Lo que se olvida en esta ecuación es que la verdadera seguridad no es la que nos otorgan gobiernos y corporaciones, sino la que surge de una sociedad libre, informada y activa. Cuando nos quitan nuestras libertades, nos roban nuestra capacidad para cuestionar, para organizarnos, para luchar. Nos convierten en víctimas dispuestas a aceptar cualquier sacrificio porque nos han inculcado que la única forma de sobrevivir es entregarlo todo.
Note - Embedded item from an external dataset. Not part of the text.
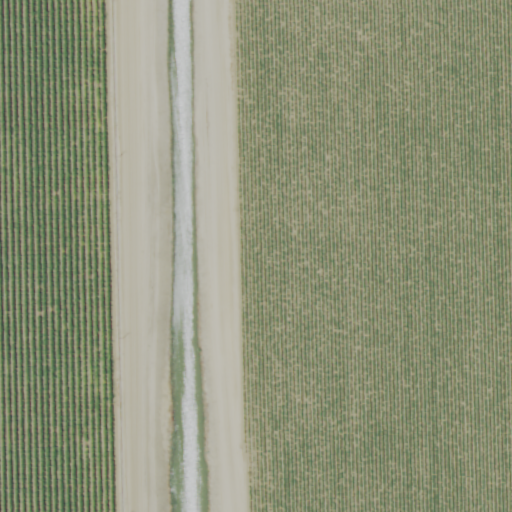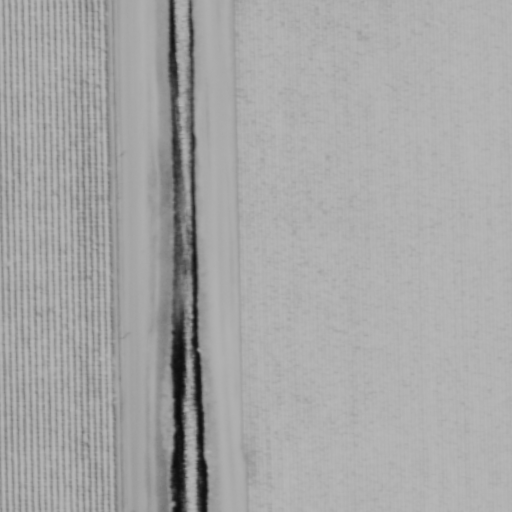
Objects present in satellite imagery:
crop: (374, 253)
road: (125, 256)
road: (207, 256)
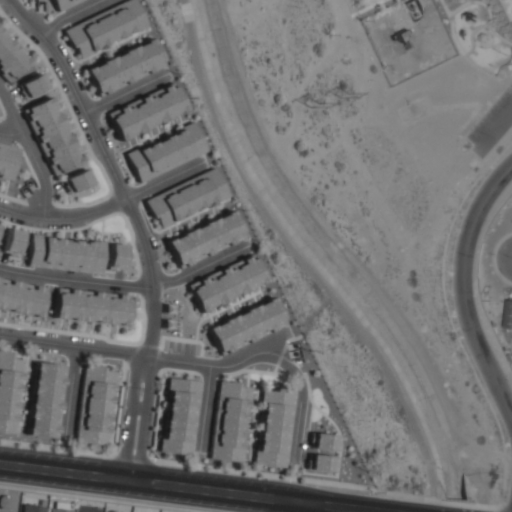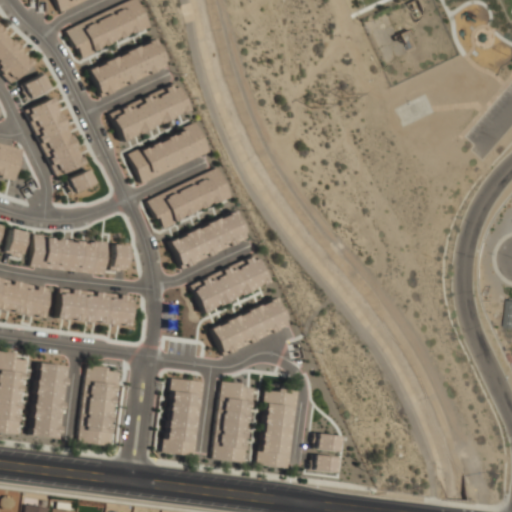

La vigilancia masiva, las leyes antiterroristas, el control de la información, la represión de la protesta, todo eso se presenta como necesario para «protegernos». Pero la protección no puede basarse en el miedo. La protección verdadera solo se consigue cuando las personas son libres para expresar sus ideas, para luchar por sus derechos y para resistir las injusticias. Si lo que llaman “seguridad” significa perder nuestra capacidad de decidir, de pensar, de actuar, entonces no queremos esa seguridad.
La seguridad que nos venden es solo una ilusión, una cortina de humo para justificar un sistema que tiene más que ver con el control que con la protección. No se trata de enfrentar amenazas externas, sino de mantener a la población bajo control. Cuanto más nos hacen temer, más fácil es someterse. Pero la libertad no se puede negociar, no puede ser un precio a pagar por la falsa promesa de seguridad.
Es hora de dejar claro que la verdadera amenaza no es el terrorismo, el crimen o la inestabilidad. La verdadera amenaza es un Estado que, en nombre de nuestra seguridad, nos arrebata nuestra capacidad de ser libres. El peligro real es una sociedad que renuncia a su poder y lo entrega a aquellos que nos prometen protección. La seguridad, cuando se convierte en coartada para suprimir libertades, no es solo una mentira: es un asalto a la dignidad humana.
Así, la frase de Franklin sigue funcionando como una advertencia incómoda pero necesaria. Nos recuerda que la libertad no se pierde de golpe, sino gradualmente, a través de concesiones justificadas por la urgencia del momento. En un mundo marcado por la incertidumbre, la tentación de cambiar derechos por promesas de seguridad es constante. Resistir esa tentación es, quizá, una de las pruebas políticas más importantes de nuestro tiempo.